- **Extrait**
Les « circonstances » personnelles

En premier lieu, il y a le fait que mes parents avaient été en charge de l’enseignement « rationaliste » dans des écoles créées par les travailleurs affiliés à la Confédération nationale du travail (CNT) dans différentes villes d’Espagne. Ensuite, le fait d’avoir été, à partir de mes huit ans, témoin de la « révolution » et de la « guerre civile » de 1936, ainsi que de la défaite de l’antifascisme espagnol et de la douloureuse retraite (« retirada ») en 1939 pour nous réfugier en France. 

Puis, d’avoir vécu au Mexique – le pays où une des premières révolutions du XXe siècle advint – pendant vingt ans jusqu’à mon départ pour m’incorporer, en 1962, à la lutte clandestine antifranquiste. Une lutte qui, pour moi, s’est prolongée jusqu’à ma dernière arrestation en France, en 1975, peu avant la mort de Franco… 

Et aussi par le fait que, dès lors jusqu’à maintenant, j’ai pu participer publiquement – étant « sorti » de la clandestinité et redevenu « citoyen normal » en même temps que l’Espagne commençait à redevenir « démocratique » – aux combats politiques et sociaux de cette époque et aux débats et questionnements intellectuels que ces combats ont suscités. 

Les « circonstances » politiques

Le fait est que, pendant cette période de plus d’un demi-siècle, qui va de ma première incarcération au Mexique jusqu’à aujourd’hui, beaucoup d’événements importants se sont passés dans le monde : tant en ce qui concerne la marche de l’histoire que la manière de l’interpréter et de vouloir la changer… Et, parmi ces « événements », les plus « importants » pour moi furent sans doute le fait d’avoir vécu au Mexique un exil imprégné du souvenir mythique de la « révolution espagnole » et d’avoir participé aux premiers pas de la « révolution cubaine » avec le groupe d’exilés cubains qui prépara au Mexique l’expédition du Gramma et organisa le soutien à la lutte contre la dictature du général Batista jusqu’au triomphe des Barbudos de la Sierra Maestra en 1959. Enfin, pour avoir assisté à l’inexorable dérive de cette révolution vers le capitalisme de marché, suivant les pas des « révolutions » russe et chinoise qui l’ont précédée dans cette involution. Mais sans oublier ces exaltants moments de jubilation et de conscientisation libertaire qu’ont été le mouvement de Mai 1968 en France et la chute du « Mur de la honte » à Berlin, en 1989. Chute qui marqua symboliquement le début du démembrement de l’Union soviétique et la fin de la bipolarité idéologique dans le monde d’aujourd’hui.

Les « engagements » 

Comme le montre la synthèse biographique que je viens de faire, ma participation à la lutte contre le franquisme l’était aussi  pour un monde sans exploitation ni domination, et, en même temps, qu’une contribution au « combat » d’idées qui s’est produit durant cette période afin de penser un monde de liberté, d’égalité et de fraternité pour tous, et les moyens pour le rendre possible. Un « combat» auquel j’ai participé et continue de participer en tant qu’anarchiste hétérodoxe. Non seulement parce que, très jeune, j’étais déjà allergique aux symboles et aux étiquettes, et, en général, aux idées transformées en idéologies, en systèmes ou en dogmes, mais parce que je continue à l’être, plus encore aujourd’hui, aux formes symboliques ou doctrinaires auxquelles certains ont voulu réduire l’anarchisme pour ne pas s’impliquer dans les luttes sociales. Et aussi parce que, malgré les efforts des anarchistes et de beaucoup d’autres, ce monde de liberté reste encore à réaliser.

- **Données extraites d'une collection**

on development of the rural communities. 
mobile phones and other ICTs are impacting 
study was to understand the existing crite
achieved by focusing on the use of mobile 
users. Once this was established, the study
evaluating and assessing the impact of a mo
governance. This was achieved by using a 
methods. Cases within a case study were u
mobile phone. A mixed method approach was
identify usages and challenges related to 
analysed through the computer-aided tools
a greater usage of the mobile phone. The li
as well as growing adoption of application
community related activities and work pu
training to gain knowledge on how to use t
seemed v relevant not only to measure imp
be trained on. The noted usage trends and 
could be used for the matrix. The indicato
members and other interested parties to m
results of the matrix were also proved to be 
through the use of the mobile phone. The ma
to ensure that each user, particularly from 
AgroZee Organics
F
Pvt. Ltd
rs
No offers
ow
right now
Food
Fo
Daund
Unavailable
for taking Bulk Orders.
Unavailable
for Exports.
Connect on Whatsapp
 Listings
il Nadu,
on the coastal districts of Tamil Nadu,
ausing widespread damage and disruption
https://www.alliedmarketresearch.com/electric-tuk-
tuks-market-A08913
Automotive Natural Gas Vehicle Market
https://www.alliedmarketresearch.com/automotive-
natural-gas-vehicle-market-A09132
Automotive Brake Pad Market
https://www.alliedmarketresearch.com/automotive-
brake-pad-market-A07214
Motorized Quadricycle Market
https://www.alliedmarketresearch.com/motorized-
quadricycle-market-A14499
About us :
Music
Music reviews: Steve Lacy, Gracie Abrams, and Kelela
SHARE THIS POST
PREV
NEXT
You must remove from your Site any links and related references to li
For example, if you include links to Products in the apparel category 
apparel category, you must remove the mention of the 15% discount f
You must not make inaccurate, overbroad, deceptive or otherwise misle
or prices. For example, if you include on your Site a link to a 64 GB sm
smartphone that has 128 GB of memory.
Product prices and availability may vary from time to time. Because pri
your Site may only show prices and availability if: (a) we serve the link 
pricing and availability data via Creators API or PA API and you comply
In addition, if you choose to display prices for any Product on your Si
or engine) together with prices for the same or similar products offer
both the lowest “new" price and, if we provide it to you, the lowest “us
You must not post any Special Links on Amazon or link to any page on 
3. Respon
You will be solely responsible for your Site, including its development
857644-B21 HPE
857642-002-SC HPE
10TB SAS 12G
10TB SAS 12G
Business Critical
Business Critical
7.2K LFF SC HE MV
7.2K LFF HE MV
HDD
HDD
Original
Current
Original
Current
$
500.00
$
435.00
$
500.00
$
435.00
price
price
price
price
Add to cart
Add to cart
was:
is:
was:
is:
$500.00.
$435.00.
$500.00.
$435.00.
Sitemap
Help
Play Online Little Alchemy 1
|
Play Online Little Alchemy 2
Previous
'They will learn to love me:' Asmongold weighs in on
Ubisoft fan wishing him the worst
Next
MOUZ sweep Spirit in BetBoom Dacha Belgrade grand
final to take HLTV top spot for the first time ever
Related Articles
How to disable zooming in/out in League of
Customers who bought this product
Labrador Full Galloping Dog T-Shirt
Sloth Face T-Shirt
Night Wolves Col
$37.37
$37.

==

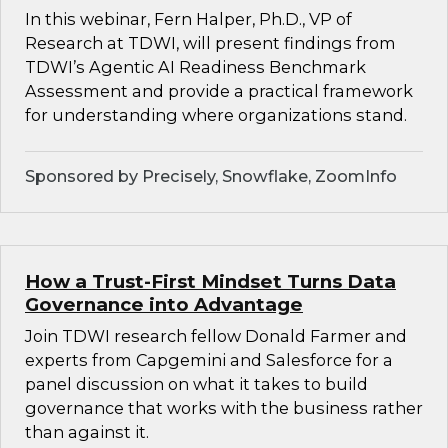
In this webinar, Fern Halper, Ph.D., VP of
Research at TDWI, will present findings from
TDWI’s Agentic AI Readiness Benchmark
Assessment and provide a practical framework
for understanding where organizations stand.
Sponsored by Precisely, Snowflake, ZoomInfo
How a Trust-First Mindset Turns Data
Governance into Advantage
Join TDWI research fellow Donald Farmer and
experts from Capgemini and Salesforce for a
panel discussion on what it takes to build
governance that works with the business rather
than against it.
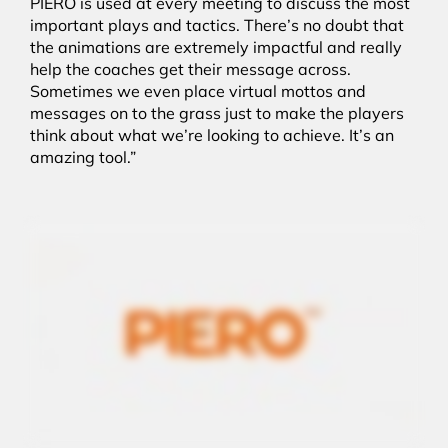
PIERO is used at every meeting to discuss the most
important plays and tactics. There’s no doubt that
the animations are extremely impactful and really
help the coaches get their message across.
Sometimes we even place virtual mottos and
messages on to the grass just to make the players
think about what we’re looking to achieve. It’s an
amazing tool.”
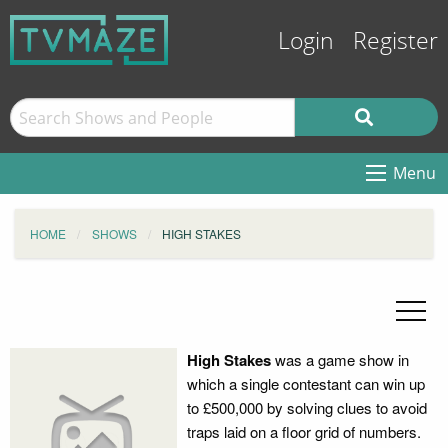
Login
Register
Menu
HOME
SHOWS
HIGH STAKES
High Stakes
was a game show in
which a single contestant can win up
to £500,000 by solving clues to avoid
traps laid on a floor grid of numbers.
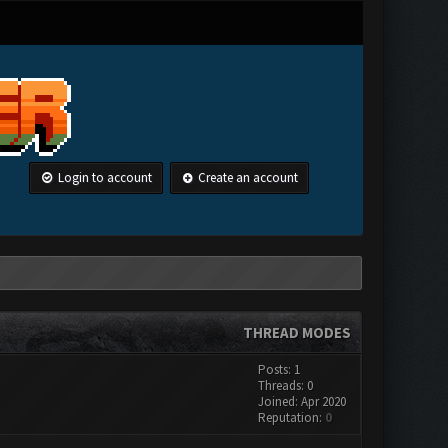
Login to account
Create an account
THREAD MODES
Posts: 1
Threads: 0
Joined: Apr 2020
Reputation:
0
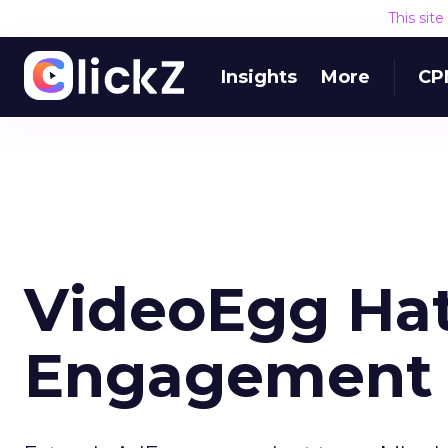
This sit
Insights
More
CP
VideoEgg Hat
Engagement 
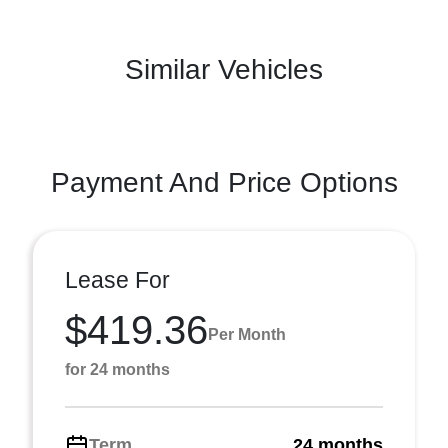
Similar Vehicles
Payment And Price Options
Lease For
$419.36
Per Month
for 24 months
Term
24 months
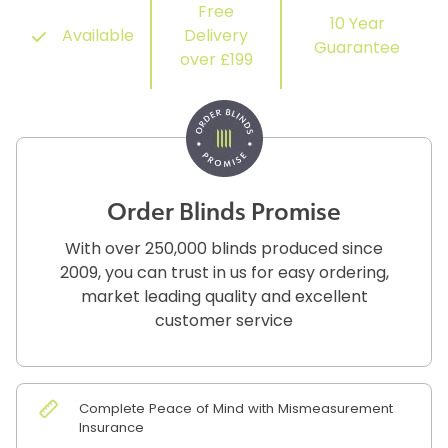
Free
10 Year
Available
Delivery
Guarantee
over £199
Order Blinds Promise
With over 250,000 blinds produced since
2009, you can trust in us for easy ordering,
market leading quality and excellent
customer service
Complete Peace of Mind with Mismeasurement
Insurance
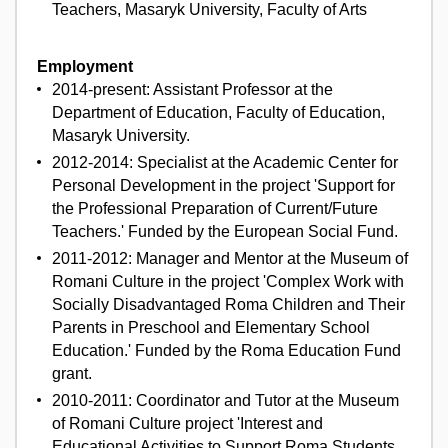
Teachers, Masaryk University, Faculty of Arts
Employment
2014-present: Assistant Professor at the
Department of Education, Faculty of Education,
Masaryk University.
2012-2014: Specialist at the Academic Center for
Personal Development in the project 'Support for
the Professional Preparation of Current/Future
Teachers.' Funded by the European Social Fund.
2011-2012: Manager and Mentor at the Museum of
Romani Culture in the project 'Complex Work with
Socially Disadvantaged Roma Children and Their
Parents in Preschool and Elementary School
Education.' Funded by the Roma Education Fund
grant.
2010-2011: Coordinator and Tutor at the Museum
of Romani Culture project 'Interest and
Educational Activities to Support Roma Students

- **Activités**
[1] Selon l'extrait, en quelle année a eu lieu la dernière arrestation en France qui y est mentionnée ?
[2] Transcrivez fidèlement le passage de l'extrait qui commence par « Puis, d’avoir vécu » et se poursuit jusqu'à « combats ont suscités. ».

- **Réponses par tâche**
[1] En 1975, peu avant la mort de Franco.

[2]
Puis, d’avoir vécu au Mexique – le pays où une des premières révolutions du XXe siècle advint – pendant vingt ans jusqu’à mon départ pour m’incorporer, en 1962, à la lutte clandestine antifranquiste. Une lutte qui, pour moi, s’est prolongée jusqu’à ma dernière arrestation en France, en 1975, peu avant la mort de Franco… 

Et aussi par le fait que, dès lors jusqu’à maintenant, j’ai pu participer publiquement – étant « sorti » de la clandestinité et redevenu « citoyen normal » en même temps que l’Espagne commençait à redevenir « démocratique » – aux combats politiques et sociaux de cette époque et aux débats et questionnements intellectuels que ces combats ont suscités.